Rain, loss spell frustration for Pirates
PITTSBURGH – To the Pittsburgh Pirates, this season is beginning to resemble one long rain delay. They’re spending a lot of time at the ballpark and not getting very much accomplished. Vladimir Guerrero and Jose Macias homered and the Montreal Expos scored six runs in the final two innings against Pittsburgh’s bullpen to beat the Pirates 7-2 Thursday in a game called after 61/2 innings because of rain.
Two rain delays, one featuring brilliant lightning and a brief, heavy downpour, lasted longer (2 hours, 27 minutes) than the game (2 hours, 8 minutes).
“As far as I’m concerned, it’s a beautiful day because we won a ballgame,” Expos manager Frank Robinson said. “It was tough to compete because of the way it was, but as long as you’re out there, you do the best you can.”
The Expos lost their first two games of the three-game series, but have won 10 of 13.
Sitting out their 13th and 14th rain delays of the season at PNC Park, the Pirates lost their 10th in 13 games and for the seventh time on a just-completed nine-game homestand.
“The rain is tough because you get all geared up to play, then you’ve got to sit around. It’s frustrating,” Pirates starting pitcher Jimmy Anderson said.
Pirates manager Lloyd McClendon felt nervous as play went on even as lightning flashed behind downtown skyscrapers just across the Allegheny River.
“That was a little scary,” he said. “That was not a comfortable situation.
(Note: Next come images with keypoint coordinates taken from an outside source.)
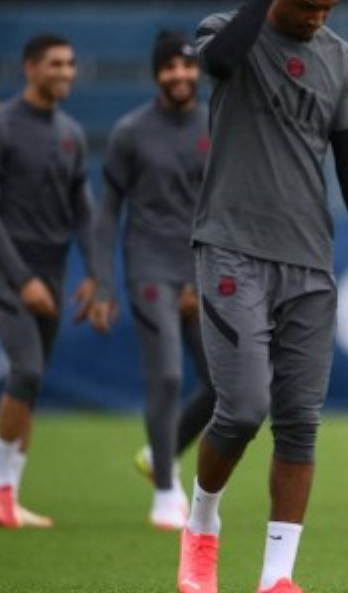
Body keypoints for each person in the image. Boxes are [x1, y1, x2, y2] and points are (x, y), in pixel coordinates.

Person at [175, 0, 348, 592]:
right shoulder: (229, 30)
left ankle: (277, 576)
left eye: (329, 8)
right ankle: (202, 521)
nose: (318, 19)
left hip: (309, 261)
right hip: (232, 247)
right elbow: (216, 62)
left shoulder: (340, 61)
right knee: (241, 408)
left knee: (299, 420)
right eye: (307, 4)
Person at [89, 31, 215, 531]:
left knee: (227, 389)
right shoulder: (130, 131)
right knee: (165, 375)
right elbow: (107, 210)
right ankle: (165, 490)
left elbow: (224, 204)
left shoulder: (217, 124)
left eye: (187, 67)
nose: (180, 75)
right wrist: (101, 281)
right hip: (148, 267)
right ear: (156, 74)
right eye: (169, 68)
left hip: (203, 270)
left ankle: (160, 454)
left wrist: (208, 271)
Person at [0, 33, 97, 529]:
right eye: (56, 64)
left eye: (70, 63)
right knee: (25, 370)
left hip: (53, 271)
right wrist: (21, 279)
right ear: (30, 68)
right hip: (7, 271)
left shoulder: (70, 132)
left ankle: (8, 496)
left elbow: (83, 213)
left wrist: (94, 274)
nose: (66, 72)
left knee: (34, 381)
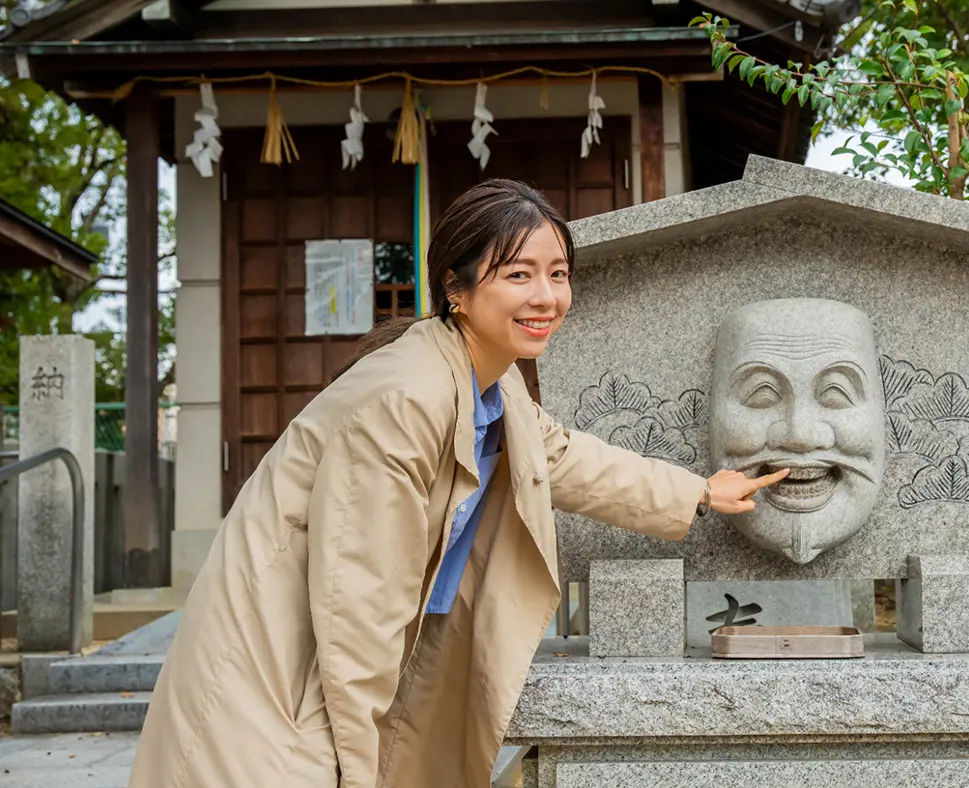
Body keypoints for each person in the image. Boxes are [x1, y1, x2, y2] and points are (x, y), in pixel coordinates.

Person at [129, 179, 788, 788]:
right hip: (278, 675)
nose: (546, 297)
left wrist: (698, 493)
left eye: (558, 274)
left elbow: (561, 458)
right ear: (457, 288)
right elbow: (358, 609)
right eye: (519, 274)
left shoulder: (489, 379)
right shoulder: (404, 400)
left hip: (335, 668)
In my mind, that was a dangerous situation.”
Anderson stayed in the game after an initial delay of one hour, 37 minutes in the third inning, only to be lifted with a 2-1 lead after five innings.
Anderson threw three times in a batting cage during the delay, and McClendon said, “He was up to around 120 pitches, counting the times he threw inside, and that was enough.”
As reliever Jim Brower (3-0) was holding Pittsburgh to one hit over four shutout innings, the Expos took advantage of Anderson’s departure to jump on Ron Villone and Mike Lincoln for three runs each. Macias hit a two-run homer and Guerrero had a solo shot in the seventh, both off Lincoln.
The game was called after a second rain delay of 50 minutes, this time with the Pirates batting in the seventh, even though only a light mist was falling and the sun was peeking through the clouds above PNC Park.
However, the grass field was slick and, the players said, was becoming more treacherous as the long afternoon dragged on.
“The first thing with a game like today, you’ve got to be careful,” said Jose Vidro, who was 3-for-4 with a double. “We try to play hard because we’re professionals, but it was bad out there. It was real easy to get hurt.”
The Pirates found that out as outfielder Rob Mackowiak (ankle), catcher Keith Osik (cramping) and shortstop Jack Wilson (shin contusion) all sustained minor injuries. The Pirates already were without second baseman Pokey Reese, who is day to day with a hyperextended shoulder and thigh injury.
The Expos didn’t take long to grab the lead in the sixth as Villone (2-6) allowed hits to three of the four batters he faced.
Vidro and Wil Cordero doubled to tie it at 2 and Fernando Tatis singled. With Lincoln in, Andres Galarraga hit a sacrifice fly to deep left and Orlando Cabrera added his second double of the game and the Expos’ third of the inning.
Brad Wilkerson started the three-run seventh with a pinch-hit triple ahead of Macias’ two-run homer, his second, and Guerrero’s 17th, a solo drive to left.
Guerrero went 2-for-4 to extend his hitting streak to 20 games, the second Expos’ streak of 20 games or longer this season. Vidro had a 21-game streak in May. Guerrero had a career-high 31-game streak in 1999.
Expos starter Zach Day, making his second career start, was taken out trailing 2-1 in the third after the first rain delay. The Pirates scored on Chad Hermansen’s RBI single and Keith Osik’s sacrifice fly in the second.
NOTES: Brower won for the first time since being traded by Cincinnati earlier this month. … Guerrero, Florida’s Luis Castillo and Boston’s Nomar Garciaparra are the only active players with hitting streaks of at least 30 and 20 games in their careers. … Guerrero also had an 11-game streak earlier this season. … The teams split the six games in their season series. … The Pirates had played a season-high seven consecutive home games without a rain delay. The delays at home have totaled 16 hours, 14 minutes.